Isle of the Dead
Isle of the Dead
Blu ray
Warner Archive
1945 / 1.33:1 / 72 min.
Starring Boris Karloff, Ellen Drew, Katherine Emery
Cinematography by Jack MacKenzie
Directed by Mark Robson
The Swiss symbolist Arnold Böcklin produced several versions of Isle of the Dead in the late 1800’s—none of them suggested a typical tourist attraction but more than a few artists used that gloomy seascape as a port of inspiration; Rachmaninov composed a symphony, Dalí produced a surrealist tribute, and Strindberg sketched the fragments of a play, Toten-Insel. There’s even a hint of the painting’s portentous cliffs in Welles’ Xanadu. In 1945, Val Lewton, Mr. Dark Shadows himself, conceived an entire film built around Böcklin’s haunted island.
Directed by Mark Robson, Isle of the Dead is thematically rich, even for a Lewton project; set in Greece at the end of the Balkan wars, a plague joins forces with the supernatural to wreak havoc on a band of war-weary soldiers. A few of these men, along with a small company of expatriates and locals, find themselves trapped on a nearby peninsula, hemmed in by the pestilence sweeping the countryside. Like a line of unsteady dominoes, the characters tremble and fall, whether from contagion or at the hand of the Vorvolaka, an evil spirit disguised as one of the castaways. The film runs a scant 72 minutes and there’s not a moment free of despair—death rules and darkness prevails. To quote Bob Hope, “A good laugh would be worth a lot of money at this point.”
The script was written by Lewton cohort Ardel Wray who tapped out the screenplays for The Leopard Man, I Walked with a Zombie and, to confirm that we contain multitudes, the story for the jaunty comic-mystery, The Falcon and the Co-Eds. Wray focuses the story on Nikolas Pherides, a general played by Boris Karloff whose fealty to the rule of law has branded him the “watchdog.” Now he’s stranded with a crew of anxious civilians taking refuge in the home of Dr. Aubrecht, a brash archeologist responsible for despoiling the ancient graves that crowd the island. Like any battle-scarred Egyptologist could tell you, the scientist’s tomb-raiding will return to haunt them all.
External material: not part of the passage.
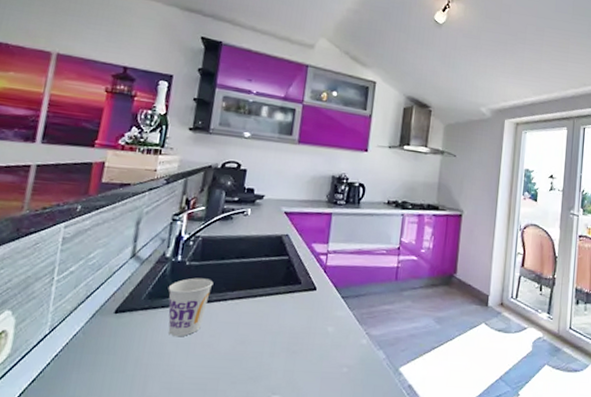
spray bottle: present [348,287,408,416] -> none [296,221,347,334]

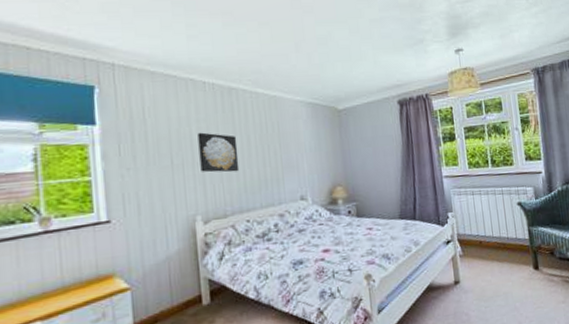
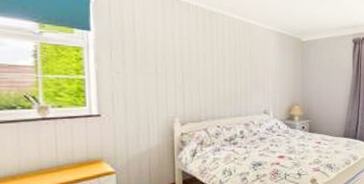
wall art: present [197,132,240,173] -> none [180,47,214,85]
Divorced from his troops, Pherides’ autocratic ways become ever more pronounced, compelling the general to find an unlikely ally in Aubrecht’s housekeeper, Madame Kyra, a morbid fantasist who blames the plague on an ancient curse and is looking for a scapegoat. Karloff, who could suggest disaster with an arched eyebrow, and Helene Thimig, who plays the baleful Kyra, make for an unhappy alliance; the graying warrior past his prime and the woman in black who missed hers altogether. Like the puritanical alarmists in Dreyer’s Day of Wrath, the duo trains their sights on a desirable young woman, in this case a nursemaid played by Ellen Drew who tends an ailing matriarch with a penchant for cataleptic seizures. The place could use more nursemaids—the bodies continue to pile up and are buried one after another. One of them will return from the grave, not as a bloodthirsty devil but an avenging angel.
Though Isle of the Dead lacks the lyricism of other Lewton thrillers like Jacques Tourneur’s I Walked with a Zombie or Gunther Fritsch’s The Curse of the Cat People, Robson provides a bracing alternative with this macabre meditation on supernatural terrors versus earthbound horror. Appropriately located in the “cradle of Western civilization,” Isle of the Dead comes down on the side of reason, placing the apocalypse squarely at the feet of superstition. As a tragic figure tripped up by his own good intentions, Karloff looms above the rest of the cast (as was his wont) but Kathleen Emery as the fragile sleepwalker has a poignant and sometimes terrifying presence (her skewed beauty was just another piece of the peculiar puzzle that was 1953’s The Maze.)
Albert S. D’Agostino, one of RKO’s workaday production artists, would come alive when given substantial material (see his splendid work on The Curse of the Cat People and The Spiral Staircase)—his designs for the professor’s claustrophobic inn and the island’s windswept cemeteries are first rate. Leigh Harline, usually a happy-go-lucky composer (Disney’s Pinocchio, Lloyd Bacon’s breezy baseball fantasy It Happens Every Spring, and George Pal’s 7 Faces of Dr. Lao) makes good use of Rachmaninoff’s melancholy tone poem while cinematographer Jack MacKenzie puts the finishing touches on Lewton’s stark vision (MacKenzie was the definition of journeyman artist, behind the camera for everything from The Great Gildersleeve to episodes of The Abbott and Costello TV show). The results are shown off to beautiful effect in Warner Archives new Blu ray release.
Along with the exquisite transfer of MacKenzie’s work, the disc comes with the original theatrical trailer (subtitled in Spanish) and a new feature-length commentary by Dr. Steven Haberman, a knowledgeable film historian and occasional screenwriter for monster movie fan Mel Brooks (Dracula, Dead and Loving It, Life Stinks).